Everybody's 25 April 1953 p.23 |
Everybody's 25 April 1953 p.34 |
This rather tame illustration of two boys who help "Old Elmer", a beaver by supplying wood for him to build his dam is not the best Sheppard illustration. The problem is they are late for school every morning and the school report is due any time by post. How to make sure Dad doesn't see it? Why, hold up the mail coach of course. They manage to fumble their way to finding the specific letter but by then, yes you've guessed it, their dog has grabbed it and heads home.
"Report Stage" was written by James McCormick and appeared in Everybody's 25 April 1953 and he also wrote another tale, I have, which was illustrated by Sheppard, called "Lion's Share" which appeared in the same year in 26 September issue
Everybody's 26 September 1953 p.28 |
The caption reads "He spotted us alright – and he'd spotted the rifles too" and the illustration shows Sheppard's talent off to the full with a herd (is that the right word?) of stallions and their young running towards us. I count seventeen animals plus five on the rise!

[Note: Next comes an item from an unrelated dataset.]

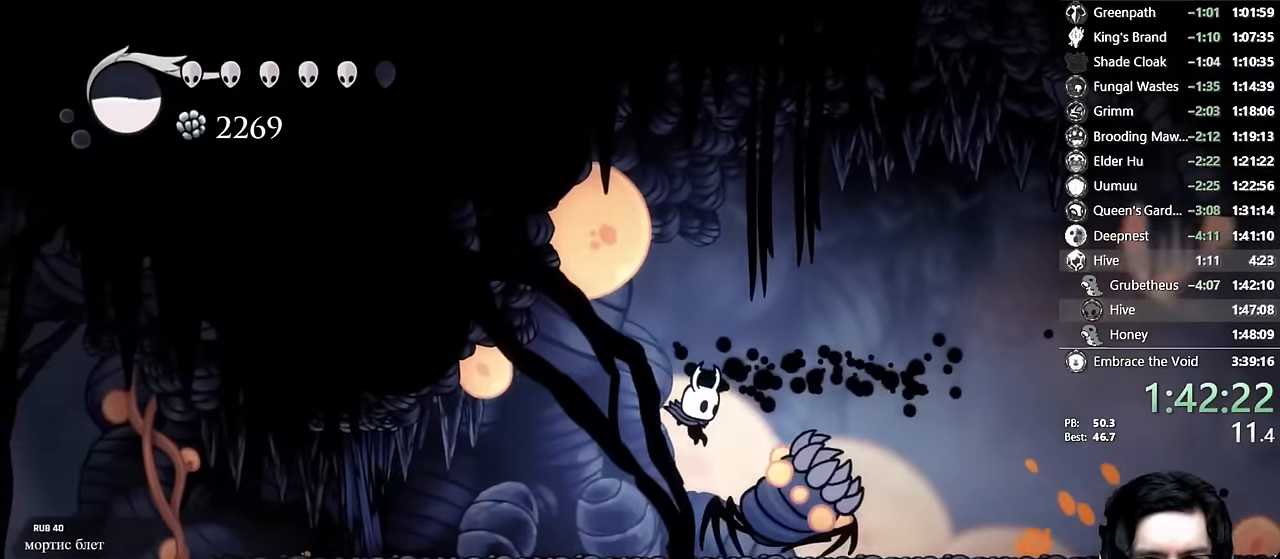
{"buttons": [], "left_stick": "center", "right_stick": "center", "events": [[83, "X", "down"], [150, "DPAD_RIGHT", "up"], [150, "X", "up"], [217, "Y", "down"], [400, "Y", "up"]]}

The story is about a 12 year old who visits his Grandpa who should "live on 4 legs" according to the boy's 'Grandmaw' and a specific horse, "Baldy" who "had a broad white blaze down his face and the rest of him was a lovely golden brown". Baldy was known to be able to spot a gun and head off up to tall timber to escape and that's what he does despite the presence of a cougar which the man and boy spot.
Both stories make me think McCormick was American but one line in this story makes me suspicious: "You could have lost a couple of English Counties in them easily". Was he like many writers at the time based in Britain and using Wild West genre to inspire them to write? I have no other magazines with his work illustrated by Sheppard so there may more out there, but he's a complete mystery to me.
Everybody's 28 November 1953 p.30 |
Moving on the next image I want to share is from a short story written by the prolific author Alan Jenkins. "Ad Infinitum" appeared in Everybody's 28 November 1953 and Sheppard's drawing shows a woman on platform speaking to crowd while being filmed with the caption “And now Dr. Grimble showed us the most terrible thing of all”. It's a nice little science-fiction story about a reporter visiting Doctor Felicity Grimble at the brand new Ribbleswick Atomarium where a "ultra-microscope, an observatory for studying the motion of atoms and electrons" was being shown off for the first time. In fact Dr. Grimble shows them life on an electron by slowing the film down and comments that we are like that electron. Other larger beings outside our know universe are observing us as we have just observed the life on an electron - with all that that entails for religions and ethics! An interesting tale.